I know far more about caffeine than marijuana, but there are similarities in that every argument is the right one. For every study that claims caffeine will cure Alzheimer's, improve your athletic prowess, and give you mind-blowing sex (if only), there’s another one warning you that Starbucks will steal your house and eat your children. Hey, look over here: Marijuana makes you stupid and lazy, reduces inhibitions, creates paranoia, makes you do heroin. Hey, look over here: Marijuana relaxes you, is less harmful than alcohol or tobacco, has never killed anyone, makes you more creative. The usual parade of celebs – Bob Marley, Bill Clinton, President Obama, Helen Mirren – are trotted out to prove either theory, dependent on your leaning.

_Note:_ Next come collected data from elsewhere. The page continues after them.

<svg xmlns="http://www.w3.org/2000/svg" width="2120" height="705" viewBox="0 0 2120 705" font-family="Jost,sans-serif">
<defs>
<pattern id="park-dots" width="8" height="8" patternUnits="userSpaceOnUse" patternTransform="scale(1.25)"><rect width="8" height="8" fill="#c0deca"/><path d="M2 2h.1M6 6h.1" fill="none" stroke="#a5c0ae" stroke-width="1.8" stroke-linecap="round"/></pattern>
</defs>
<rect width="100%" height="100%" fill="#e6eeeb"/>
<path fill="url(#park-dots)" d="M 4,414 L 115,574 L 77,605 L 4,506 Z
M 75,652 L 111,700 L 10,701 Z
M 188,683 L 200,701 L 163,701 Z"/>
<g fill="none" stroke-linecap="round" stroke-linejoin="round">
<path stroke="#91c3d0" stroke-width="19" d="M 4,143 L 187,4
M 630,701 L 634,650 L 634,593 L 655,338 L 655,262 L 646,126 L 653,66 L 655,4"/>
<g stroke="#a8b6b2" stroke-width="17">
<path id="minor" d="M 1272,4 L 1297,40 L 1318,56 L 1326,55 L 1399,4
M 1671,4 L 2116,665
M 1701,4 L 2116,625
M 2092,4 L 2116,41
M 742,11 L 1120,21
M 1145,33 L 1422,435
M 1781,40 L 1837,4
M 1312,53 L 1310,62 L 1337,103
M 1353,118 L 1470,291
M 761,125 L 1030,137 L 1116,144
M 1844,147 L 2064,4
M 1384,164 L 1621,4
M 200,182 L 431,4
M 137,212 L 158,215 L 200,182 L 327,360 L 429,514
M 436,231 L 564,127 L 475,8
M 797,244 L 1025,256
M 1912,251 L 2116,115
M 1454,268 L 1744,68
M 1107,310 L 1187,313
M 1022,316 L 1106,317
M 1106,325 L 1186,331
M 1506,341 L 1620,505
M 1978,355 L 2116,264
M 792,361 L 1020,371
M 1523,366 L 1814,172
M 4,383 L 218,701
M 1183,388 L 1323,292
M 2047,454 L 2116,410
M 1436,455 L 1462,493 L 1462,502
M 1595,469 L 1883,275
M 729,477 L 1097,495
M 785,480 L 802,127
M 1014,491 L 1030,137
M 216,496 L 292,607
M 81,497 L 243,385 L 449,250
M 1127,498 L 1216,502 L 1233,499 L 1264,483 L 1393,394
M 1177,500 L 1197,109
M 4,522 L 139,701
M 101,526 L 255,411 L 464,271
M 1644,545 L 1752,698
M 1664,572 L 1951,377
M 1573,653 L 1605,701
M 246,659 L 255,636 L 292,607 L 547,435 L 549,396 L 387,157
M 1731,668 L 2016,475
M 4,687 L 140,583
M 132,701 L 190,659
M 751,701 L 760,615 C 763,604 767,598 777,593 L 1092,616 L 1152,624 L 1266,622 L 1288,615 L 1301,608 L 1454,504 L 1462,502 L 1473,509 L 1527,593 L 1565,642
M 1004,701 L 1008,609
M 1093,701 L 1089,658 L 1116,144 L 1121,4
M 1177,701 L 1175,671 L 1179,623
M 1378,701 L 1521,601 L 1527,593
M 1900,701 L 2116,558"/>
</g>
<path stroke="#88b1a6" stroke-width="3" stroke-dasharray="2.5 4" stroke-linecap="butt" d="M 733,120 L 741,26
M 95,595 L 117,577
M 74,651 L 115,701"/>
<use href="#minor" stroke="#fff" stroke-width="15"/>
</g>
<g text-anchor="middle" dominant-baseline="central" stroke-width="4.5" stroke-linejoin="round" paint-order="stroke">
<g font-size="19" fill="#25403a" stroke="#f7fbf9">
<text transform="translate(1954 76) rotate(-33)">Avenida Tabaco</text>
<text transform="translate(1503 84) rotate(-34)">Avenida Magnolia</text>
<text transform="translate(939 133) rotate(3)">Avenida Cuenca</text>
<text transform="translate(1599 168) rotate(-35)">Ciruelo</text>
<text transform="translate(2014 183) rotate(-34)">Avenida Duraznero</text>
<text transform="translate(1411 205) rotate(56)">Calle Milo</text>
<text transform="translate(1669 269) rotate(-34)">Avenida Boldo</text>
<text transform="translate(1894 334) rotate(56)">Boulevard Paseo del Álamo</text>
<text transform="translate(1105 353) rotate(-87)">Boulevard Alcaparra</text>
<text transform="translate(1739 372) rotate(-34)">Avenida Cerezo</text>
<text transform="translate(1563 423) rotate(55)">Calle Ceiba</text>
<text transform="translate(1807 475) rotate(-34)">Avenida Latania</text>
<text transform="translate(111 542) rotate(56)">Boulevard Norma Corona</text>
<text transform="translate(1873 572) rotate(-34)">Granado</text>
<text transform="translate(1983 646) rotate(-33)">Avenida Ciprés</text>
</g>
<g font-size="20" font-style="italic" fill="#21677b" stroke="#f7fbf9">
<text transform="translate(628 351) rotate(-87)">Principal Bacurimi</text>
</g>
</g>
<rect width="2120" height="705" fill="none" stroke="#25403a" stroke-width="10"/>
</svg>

The only thing everyone seems to agree on is medicinal marijuana. I do recall being asked by a 68-year-old client (whom I was grocery shopping for) if I could get her some marijuana to ease her MS symptoms. She said she asked me because I was cool. Despite doing stand-up at the time – where you could get an applause break by yelling out "Anyone love pot?" – I had no clue where to get any. At least if it’s legalized, uncool people like me will no longer have to feel embarrassed. So there’s one good reason.

But, to the original question: I suspect it’s because each state has its own decision-making authority – which is clearly a bad idea and much like giving a child any say in how to do things. The weediest (haha) cave in first and the tough old bastards hold out till the bitter end. In England, we have 83 counties – if each of these had responsibility for issues beyond the placement of its rubbish bins or pedestrian crossings, then chaos would reign. You can’t trust Yorkshire or really any part of the north with that sort of power. So in conclusion I suggest America collectively says yes in 2015 and gives spliff a chance.